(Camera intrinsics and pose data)
····················
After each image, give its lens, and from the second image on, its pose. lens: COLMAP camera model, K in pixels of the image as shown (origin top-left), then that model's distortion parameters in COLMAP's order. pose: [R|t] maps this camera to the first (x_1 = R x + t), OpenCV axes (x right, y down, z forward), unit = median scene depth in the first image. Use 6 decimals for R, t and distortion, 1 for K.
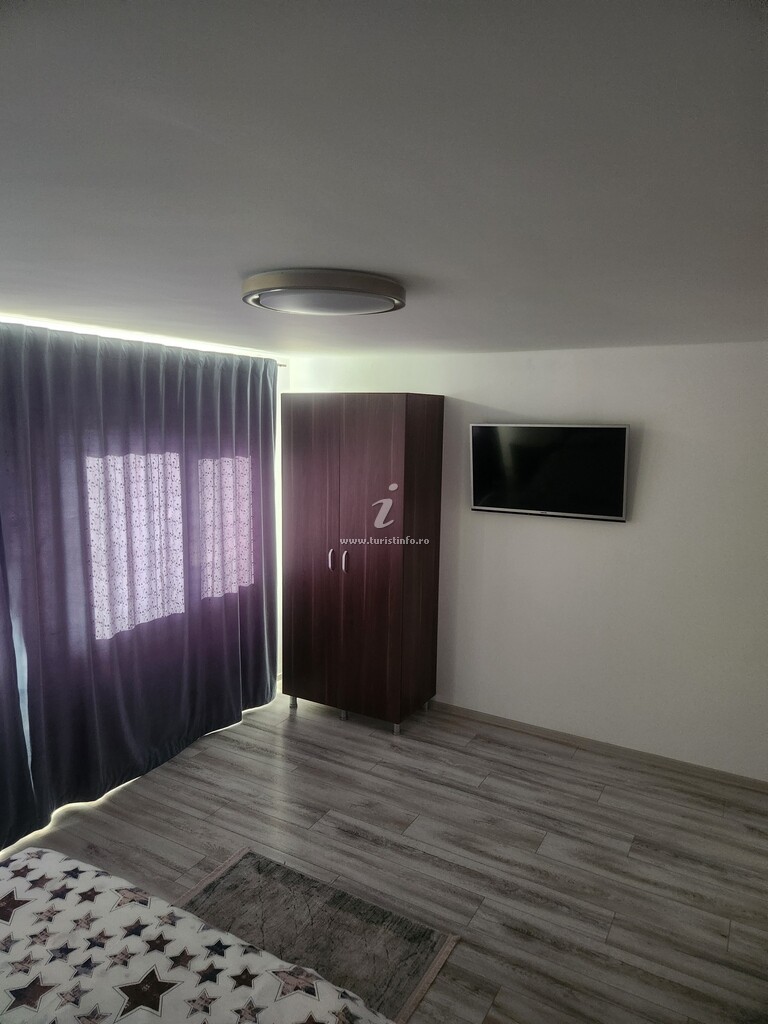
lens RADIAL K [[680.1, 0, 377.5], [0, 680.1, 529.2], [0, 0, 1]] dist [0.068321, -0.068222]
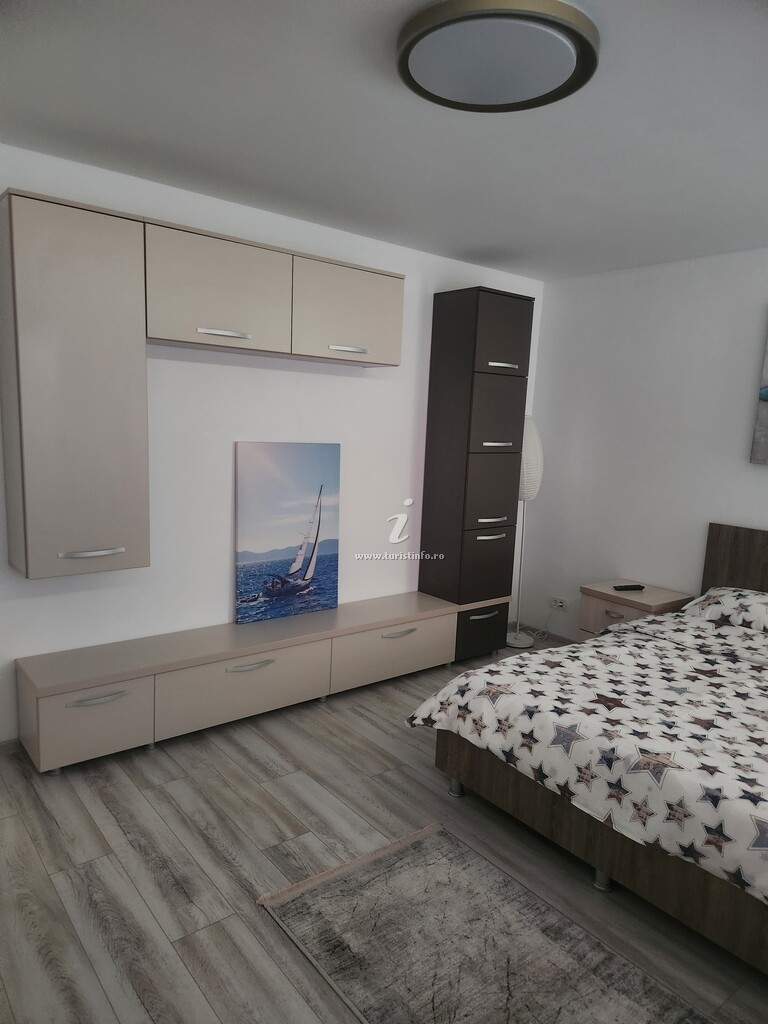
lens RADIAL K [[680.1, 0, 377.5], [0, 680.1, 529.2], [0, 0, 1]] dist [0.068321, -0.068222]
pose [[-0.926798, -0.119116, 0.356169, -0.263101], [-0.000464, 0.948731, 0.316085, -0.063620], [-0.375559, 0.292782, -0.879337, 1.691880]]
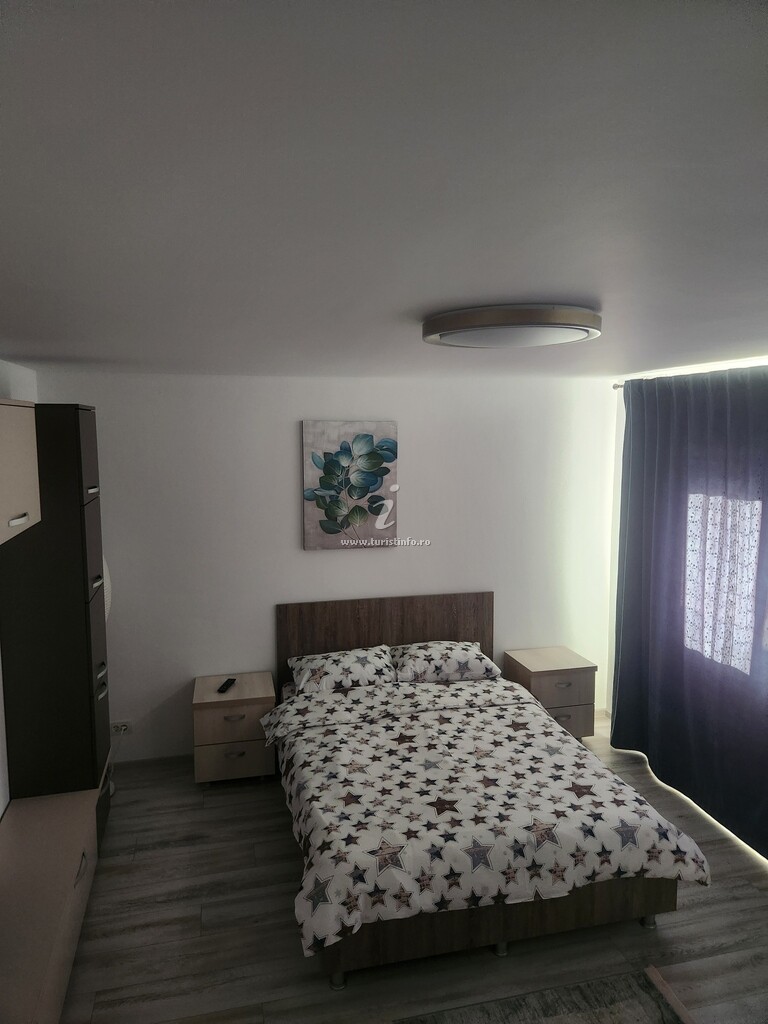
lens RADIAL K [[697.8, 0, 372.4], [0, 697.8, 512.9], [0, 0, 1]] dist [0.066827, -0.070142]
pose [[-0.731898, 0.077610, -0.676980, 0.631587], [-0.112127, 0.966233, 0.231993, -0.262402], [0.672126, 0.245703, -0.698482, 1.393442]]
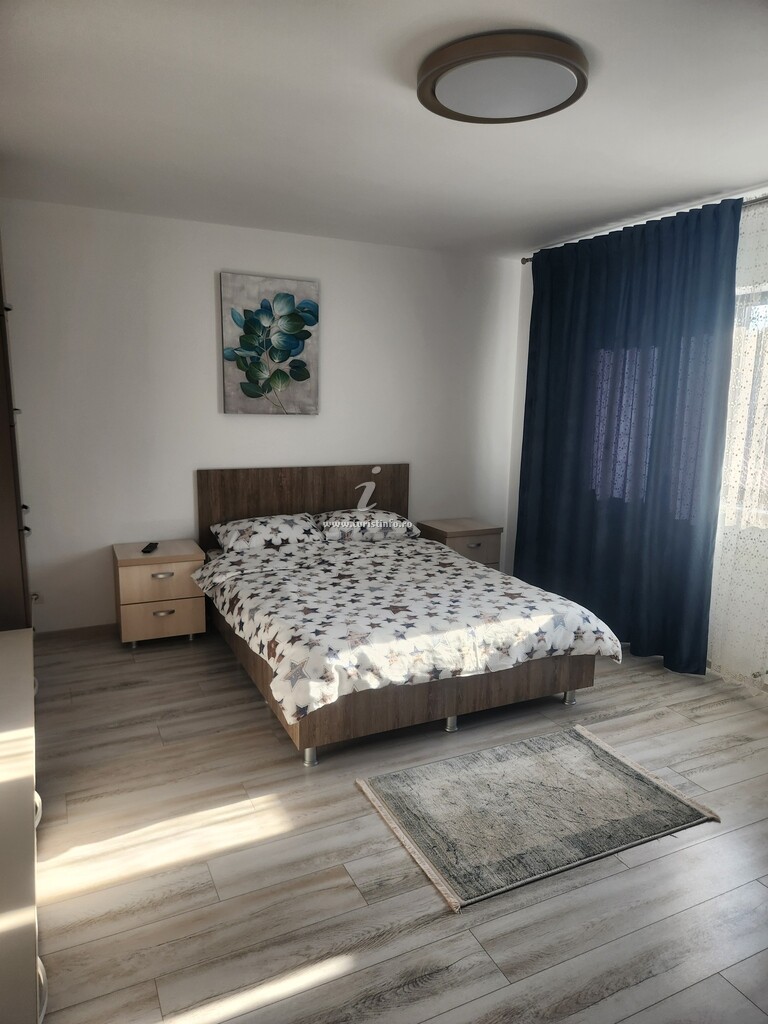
····················
WORK ORDER:
Arrange all of the data above as a numbered list with one line per item, skipping blank lines and leaving out the pictures.

WRITTEN RESPONSE:
1. After each image, give its lens, and from the second image on, its pose. lens: COLMAP camera model, K in pixels of the image as shown (origin top-left), then that model's distortion parameters in COLMAP's order. pose: [R|t] maps this camera to the first (x_1 = R x + t), OpenCV axes (x right, y down, z forward), unit = median scene depth in the first image. Use 6 decimals for R, t and distortion, 1 for K.
2. lens RADIAL K [[680.1, 0, 377.5], [0, 680.1, 529.2], [0, 0, 1]] dist [0.068321, -0.068222]
3. lens RADIAL K [[680.1, 0, 377.5], [0, 680.1, 529.2], [0, 0, 1]] dist [0.068321, -0.068222]
4. pose [[-0.926798, -0.119116, 0.356169, -0.263101], [-0.000464, 0.948731, 0.316085, -0.063620], [-0.375559, 0.292782, -0.879337, 1.691880]]
5. lens RADIAL K [[697.8, 0, 372.4], [0, 697.8, 512.9], [0, 0, 1]] dist [0.066827, -0.070142]
6. pose [[-0.731898, 0.077610, -0.676980, 0.631587], [-0.112127, 0.966233, 0.231993, -0.262402], [0.672126, 0.245703, -0.698482, 1.393442]]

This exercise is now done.